====== Page text
DEV Community

loading...

Better argument parsing with Getopt::Long

leontimmermans profile image Leon Timmermans ・5 min read

The problem

Raku has a built-in argument parser. This is a really good idea, given how common argument parsing it, but I still ended up writing my own, and to explain why I did so, I should first explain what the built-in parser does.

The raku built-in parser is a blind parser. This means that it converts the input arguments into a Capture without any knowledge of the MAIN sub, and then tries to call MAIN with that capture. This has several implications.

The first is that the input syntax has to be context-free. It allows for -foo/--foo (meaning :foo), -/foo/--/foo (meaning :!foo) and -foo=bar/--foo=bar (meaning :foo(val("bar"))). It does not allow traditional unix syntaxes such as -j2 or --jobs 2 as that would require knowing in advance that those two options take an argument.
============
=== What this task involves ===
Reproduce the passage of the argument-parsing article from "The problem" up to and including "take an argument.", word for word. The material after this has no connection to the argument-parsing article.
====== Dataset excerpt
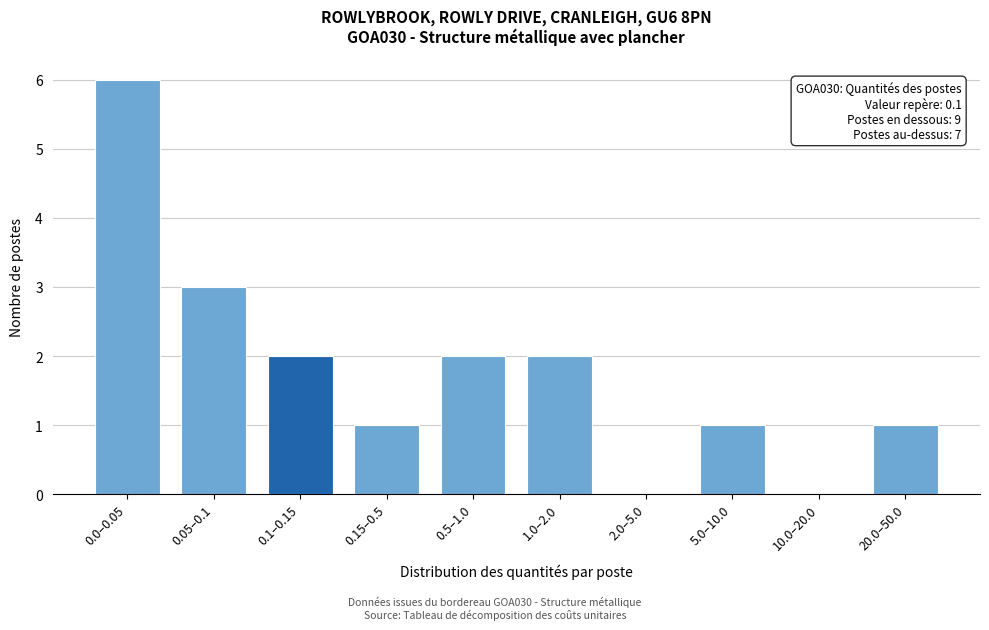

Reading left to right, what are all the values shown in this chart?

0.0–0.05=6	0.05–0.1=3	0.1–0.15=2	0.15–0.5=1	0.5–1.0=2	1.0–2.0=2	2.0–5.0=0	5.0–10.0=1	10.0–20.0=0	20.0–50.0=1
============
=== Answer box ===
The problem

Raku has a built-in argument parser. This is a really good idea, given how common argument parsing it, but I still ended up writing my own, and to explain why I did so, I should first explain what the built-in parser does.

The raku built-in parser is a blind parser. This means that it converts the input arguments into a Capture without any knowledge of the MAIN sub, and then tries to call MAIN with that capture. This has several implications.

The first is that the input syntax has to be context-free. It allows for -foo/--foo (meaning :foo), -/foo/--/foo (meaning :!foo) and -foo=bar/--foo=bar (meaning :foo(val("bar"))). It does not allow traditional unix syntaxes such as -j2 or --jobs 2 as that would require knowing in advance that those two options take an argument.